Desert Botanical Garden has a volunteer program full of dedicated individuals. Last year, nearly 800 volunteers committed 66,000 hours to the Garden. One of reasons for the success of the program is volunteers are involved in every aspect of the Garden. From strategic planning to research and tending to plants to leading tours, volunteers are responsible for keeping the Garden running. To show gratitude, the Garden is consistently in search of new and exciting ways to recognize volunteers.
“It is important to acknowledge volunteers in unique ways and ways that have significance. Our volunteers know everything about the Garden and giving them the opportunity to name a plant seemed like the perfect way to recognize their hard work and commitment,” says Nancy White, Volunteer Services Program Director.
Two years ago, Wendy Hodgson, Senior Research Botanist and Herbarium Curator, and Andrew Salywon, Associate Research Botanist and Herbarium Curator, were on a collections trip in the Sierra Ancha Mountains foothills, when they came across an agave they did not recognize. It was determined to be a pre-Columbian domesticate, a plant whose characters were selected for, grown out, and farmed many centuries ago by pre-Columbian farmers. After much research, it appeared to be a new species of agave that had never been documented before.
In her career, Hodgson has collected and named eight new species. In 2015, a fleabane daisy she collected was named Erigeron hodgsoniae, in her honor. She was more than willing to give the naming opportunity of this new plant to volunteers.
“I am a believer that if you have the opportunity to teach people, you should take it. It’s fun to see volunteers in the scientific process and it is an honor for us to let them name this plant. Volunteers contribute so much to what we do, they deserve this opportunity,” says Hodgson.
At a volunteer recognition event in April, the “Name Game” was presented to volunteers.
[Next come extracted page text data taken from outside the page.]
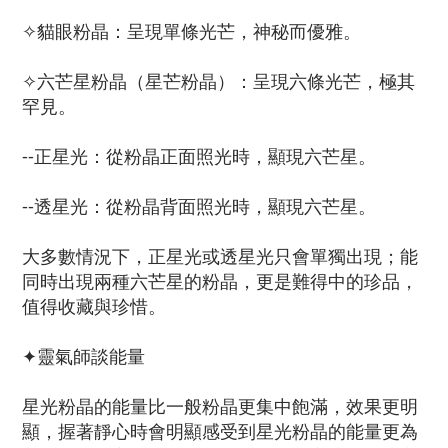
✧貓眼粉晶：呈現單條光芒，神秘而優雅。
✧六芒星粉晶（星芒粉晶）：呈現六條光芒，極其
罕見。
--正星光：從粉晶正面照光時，顯現六芒星。
--透星光：從粉晶背面照光時，顯現六芒星。
大多數情況下，正星光或透星光只會單獨出現；能
同時出現兩種六芒星的粉晶，更是難得中的珍品，
值得收藏與珍惜。
✦靈氣師談能量
星光粉晶的能量比一般粉晶更集中飽滿，效果更明
顯，握著靜心時會明顯感受到星光粉晶的能量更為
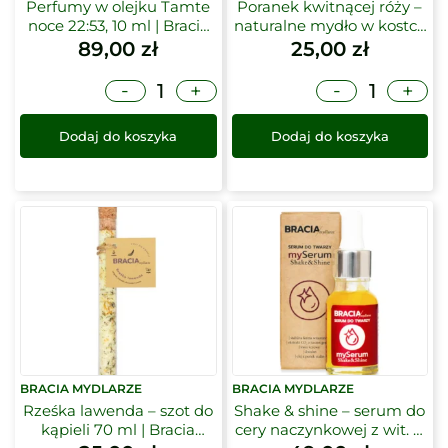
Perfumy w olejku Tamte
Poranek kwitnącej róży –
noce 22:53, 10 ml | Bracia
naturalne mydło w kostce
Mydlarze
| Bracia Mydlarze
89,00
zł
25,00
zł
-
-
+
+
Dodaj do koszyka
Dodaj do koszyka
BRACIA MYDLARZE
BRACIA MYDLARZE
Rześka lawenda – szot do
Shake & shine – serum do
kąpieli 70 ml | Bracia
cery naczynkowej z wit. C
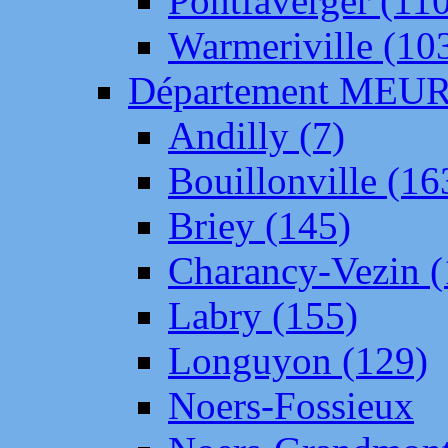
Pontfaverger (11
Warmeriville (10
Département ME
Andilly (7)
Bouillonville (16
Briey (145)
Charancy-Vezin (
Labry (155)
Longuyon (129)
Noers-Fossieux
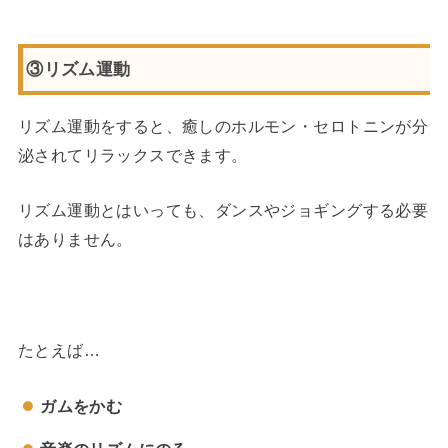
③リズム運動
リズム運動をすると、癒しのホルモン・セロトニンが分
泌されてリラックスできます。
リズム運動とはいっても、ダンスやジョギングする必要
はありません。
たとえば…
ガムをかむ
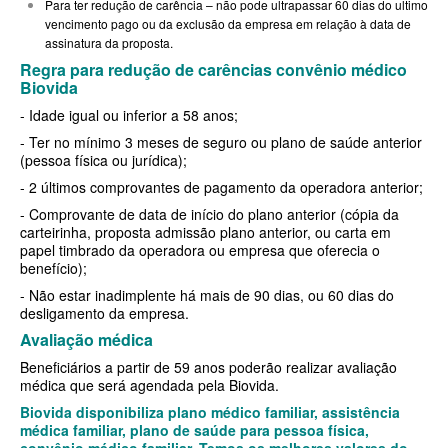
Para ter redução de carência – não pode ultrapassar 60 dias do ultimo
vencimento pago ou da exclusão da empresa em relação à data de
SANTARIS PLANO DE SAÚDE FAMILIAR
assinatura da proposta.
Regra para redução de carências convênio médico
SÃO CRISTOVÃO PLANO DE SAÚDE FAMILIAR
Biovida
SÃO MIGUEL PLANO DE SAÚDE FAMILIAR
- Idade igual ou inferior a 58 anos;
- Ter no mínimo 3 meses de seguro ou plano de saúde anterior
STA CASA MAUÁ PLANO DE SAÚDE FAMILIAR
(pessoa física ou jurídica);
TOTAL MEDCARE PLANO DE SAÚDE FAMILIAR
- 2 últimos comprovantes de pagamento da operadora anterior;
- Comprovante de data de início do plano anterior (cópia da
TRASMONTANO PLANO DE SAÚDE FAMILIAR
carteirinha, proposta admissão plano anterior, ou carta em
papel timbrado da operadora ou empresa que oferecia o
ÚNICA PLANO DE SAÚDE FAMILIAR
benefício);
UNIHOSP PLANO DE SAÚDE FAMILIAR
- Não estar inadimplente há mais de 90 dias, ou 60 dias do
desligamento da empresa.
UNIMED GUARULHOS PLANO DE SAÚDE FAMILIAR
Avaliação médica
Beneficiários a partir de 59 anos poderão realizar avaliação
CLASSES PLANO DE SAÚDE FAMILIAR
médica que será agendada pela Biovida.
PLANO DE SAÚDE INFANTIL
Biovida disponibiliza plano médico familiar, assistência
médica familiar, plano de saúde para pessoa física,
AMIL PLANO DE SAÚDE INFANTIL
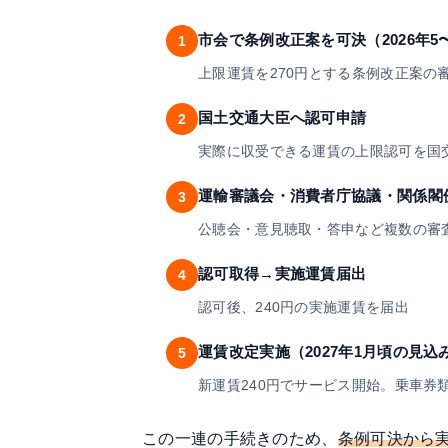
市会で条例改正案を可決（2026年5
1
上限運賃を270円とする条例改正案の
国土交通大臣へ認可申請
2
実際に収受できる運賃の上限認可を国
運輸審議会・消費者庁協議・関係閣
3
公聴会・意見聴取・答申など複数の審
認可取得→実施運賃届出
4
認可後、240円の実施運賃を届出
運賃改定実施（2027年1月頃の見込
5
新運賃240円でサービス開始。乗車券
この一連の手続きのため、
条例可決から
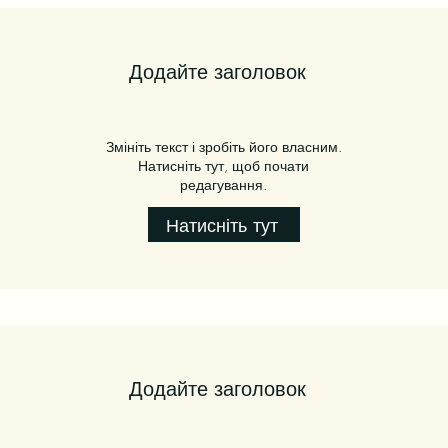
Додайте заголовок
Змініть текст і зробіть його власним.
Натисніть тут, щоб почати
редагування.
Натисніть тут
Додайте заголовок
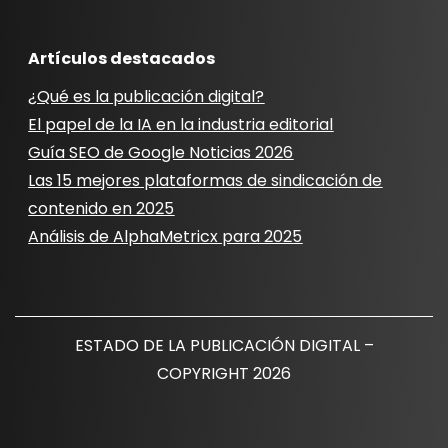
Artículos destacados
¿Qué es la publicación digital?
El papel de la IA en la industria editorial
Guía SEO de Google Noticias 2026
Las 15 mejores plataformas de sindicación de
contenido en 2025
Análisis de AlphaMetricx para 2025
ESTADO DE LA PUBLICACIÓN DIGITAL –
COPYRIGHT 2026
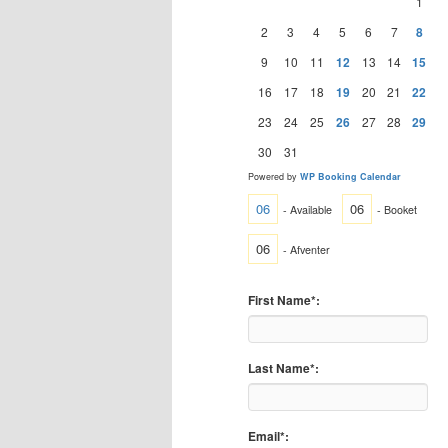
1
2
3
4
5
6
7
8
9
10
11
12
13
14
15
16
17
18
19
20
21
22
23
24
25
26
27
28
29
30
31
Powered by
WP Booking Calendar
06
06
- Available
- Booket
06
- Afventer
First Name*:
Last Name*:
Email*:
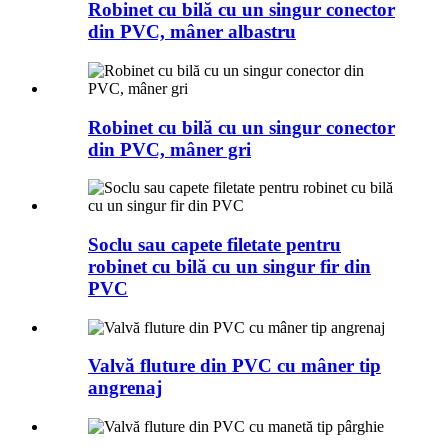
Robinet cu bilă cu un singur conector
din PVC, mâner albastru
Robinet cu bilă cu un singur conector
din PVC, mâner gri
Soclu sau capete filetate pentru
robinet cu bilă cu un singur fir din
PVC
Valvă fluture din PVC cu mâner tip
angrenaj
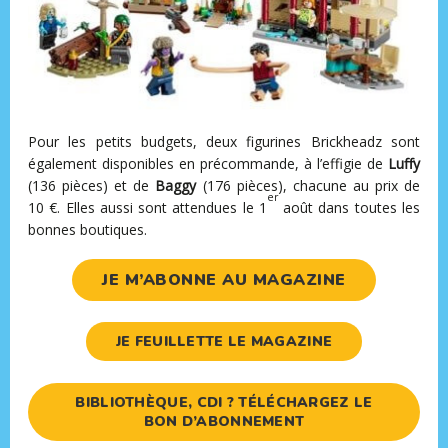
Pour les petits budgets, deux figurines Brickheadz sont
également disponibles en précommande, à l’effigie de
Luffy
(136 pièces) et de
Baggy
(176 pièces), chacune au prix de
er
10 €. Elles aussi sont attendues le 1
août dans toutes les
bonnes boutiques.
JE M’ABONNE AU MAGAZINE
JE FEUILLETTE LE MAGAZINE
BIBLIOTHÈQUE, CDI ? TÉLÉCHARGEZ LE
BON D’ABONNEMENT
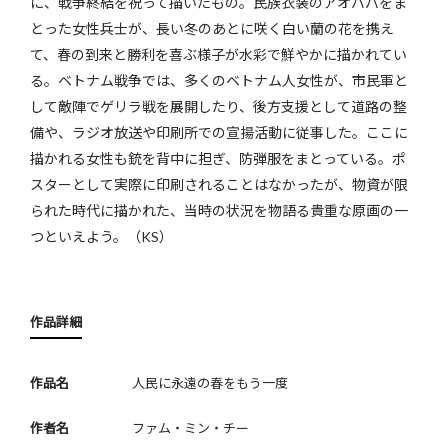
に、戦争終結を祝って描いたもの。民族衣装のアオババをま
とった女性兵士が、長い冬のあとに咲く白い蘭の花を携え
て、春の到来と勝利を喜ぶ様子が水彩で鮮やかに描かれてい
る。ベトナム戦争では、多くのベトナム人女性が、市民軍と
して敵陣でゲリラ戦を展開したり、後方支援として道路の整
備や、ラジオ放送や印刷所での宣揚活動に従事した。ここに
描かれる女性も銃を背中に担ぎ、防弾服をまとっている。ポ
スターとして実際に印刷されることはなかったが、物資が限
られた時代に描かれた、当時の状況を物語る貴重な原画の一
つといえよう。（KS）
作品詳細
作品名
人民に永遠の春をもう一度
作者名
ファム・ミン・チー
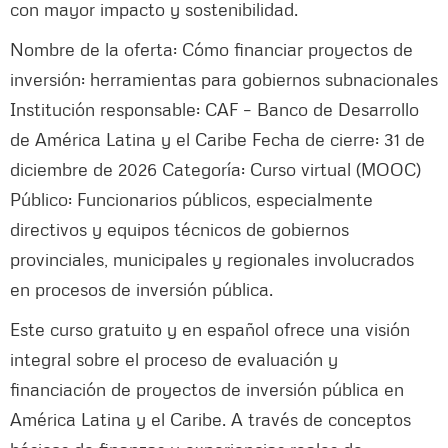
con mayor impacto y sostenibilidad.
Nombre de la oferta: Cómo financiar proyectos de
inversión: herramientas para gobiernos subnacionales
Institución responsable: CAF – Banco de Desarrollo
de América Latina y el Caribe Fecha de cierre: 31 de
diciembre de 2026 Categoría: Curso virtual (MOOC)
Público: Funcionarios públicos, especialmente
directivos y equipos técnicos de gobiernos
provinciales, municipales y regionales involucrados
en procesos de inversión pública.
Este curso gratuito y en español ofrece una visión
integral sobre el proceso de evaluación y
financiación de proyectos de inversión pública en
América Latina y el Caribe. A través de conceptos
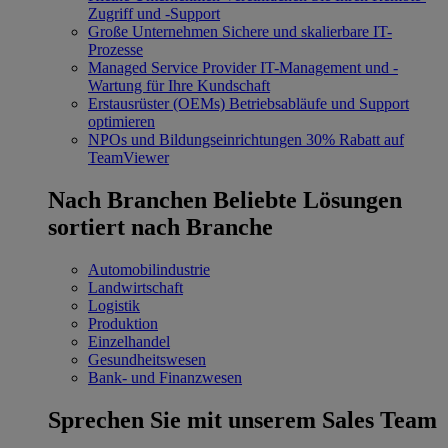
Zugriff und -Support
Große Unternehmen
Sichere und skalierbare IT-
Prozesse
Managed Service Provider
IT-Management und -
Wartung für Ihre Kundschaft
Erstausrüster (OEMs)
Betriebsabläufe und Support
optimieren
NPOs und Bildungseinrichtungen
30% Rabatt auf
TeamViewer
Nach Branchen
Beliebte Lösungen
sortiert nach Branche
Automobilindustrie
Landwirtschaft
Logistik
Produktion
Einzelhandel
Gesundheitswesen
Bank- und Finanzwesen
Sprechen Sie mit unserem Sales Team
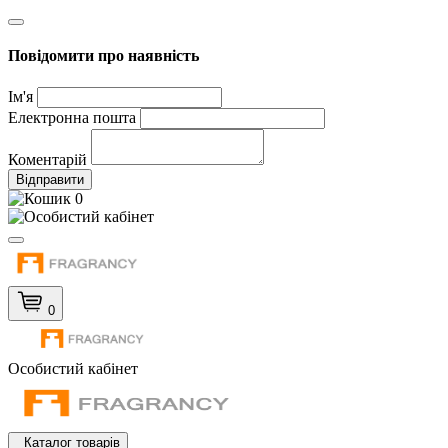
Повідомити про наявність
Ім'я
Електронна пошта
Коментарій
Відправити
0
0
Особистий кабінет
Каталог товарів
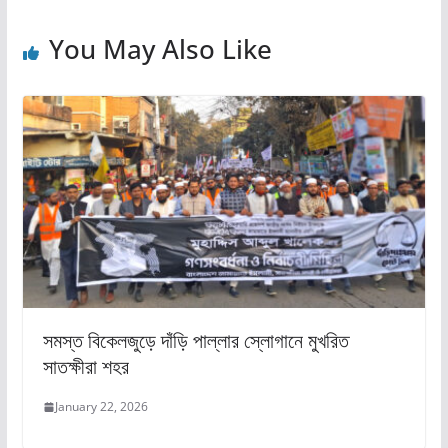
o
o
o
n
You May Also Like
k
সমস্ত বিকেলজুড়ে দাঁড়ি পাল্লার স্লোগানে মুখরিত
সাতক্ষীরা শহর
January 22, 2026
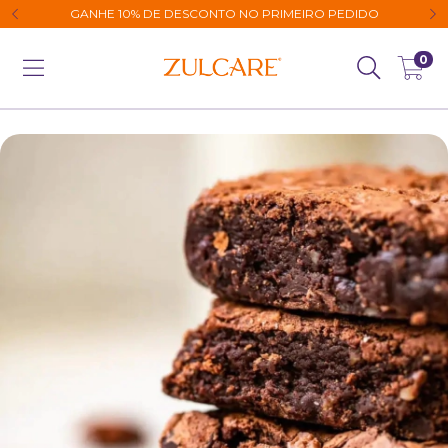
GANHE 10% DE DESCONTO NO PRIMEIRO PEDIDO
0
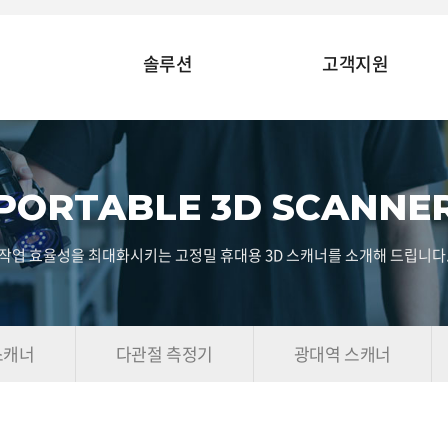
솔루션
고객지원
PORTABLE 3D SCANNE
작업 효율성을 최대화시키는 고정밀 휴대용 3D 스캐너를 소개해 드립니다
스캐너
다관절 측정기
광대역 스캐너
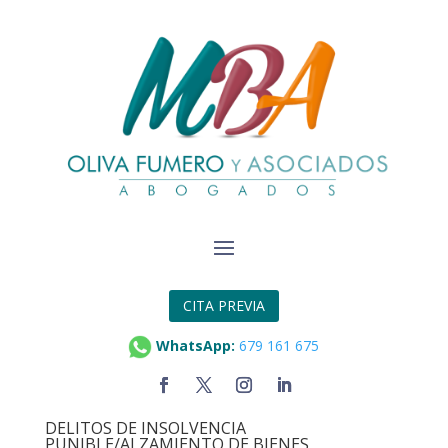
CITA PREVIA
WhatsApp:
679 161 675
APUNTES JURISPRUDENCIALES SOBRE LA
RESPONSABILIDAD CIVIL DERIVADA DE LOS
DELITOS DE INSOLVENCIA
PUNIBLE/ALZAMIENTO DE BIENES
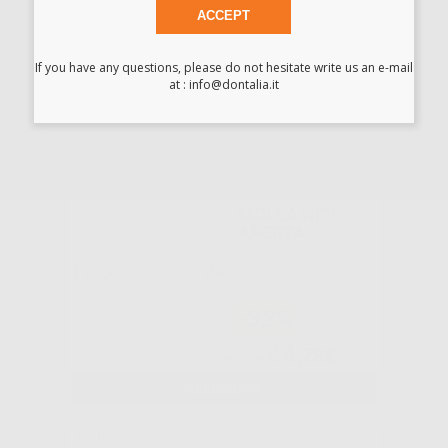
ACCEPT
-31%
If you have any questions, please do not hesitate write us an e-mail
68
at : info@dontalia.it
,97€
99,99€
SELEZIONA
Consigliato
MOLLA NITI
APERTA
-32%
44
,78€
65,85€
SELEZIONA
G&H WIRE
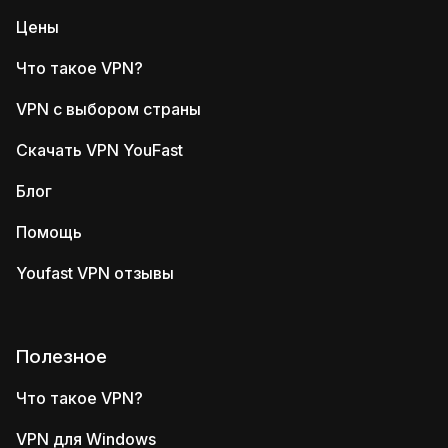
Цены
Что такое VPN?
VPN с выбором страны
Скачать VPN YouFast
Блог
Помощь
Youfast VPN отзывы
Полезное
Что такое VPN?
VPN для Windows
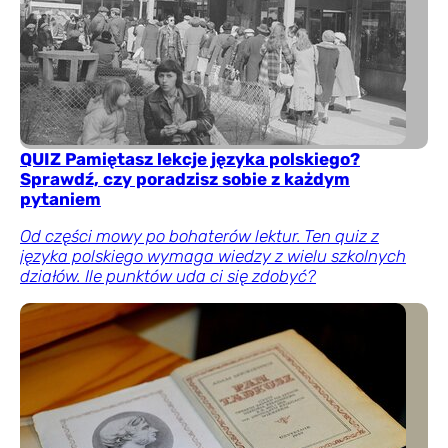
QUIZ Pamiętasz lekcje języka polskiego?
Sprawdź, czy poradzisz sobie z każdym
pytaniem
Od części mowy po bohaterów lektur. Ten quiz z
języka polskiego wymaga wiedzy z wielu szkolnych
działów. Ile punktów uda ci się zdobyć?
With a description of the plant and guidelines in place, volunteers were asked to submit potential plant names over the following months. All 61 submitted names were given to Hodgson and Salywon to review.
“I wanted to pick the name that really signifies the plant. When you name a plant you want the name to be descriptive so it paints a picture. Plants are commonly named after certain characteristics, the area where it was found and people,” explains Hodgson.
After much thought and deliberation, Hodgson and Salywon declared a three-way tie. They chose Agave saladoense, submitted by Clif Sawyer, Helen Bootsma and John Soper as the name for the new species of agave. This name was selected because the Salado people lived in this area and more than likely farmed this agave.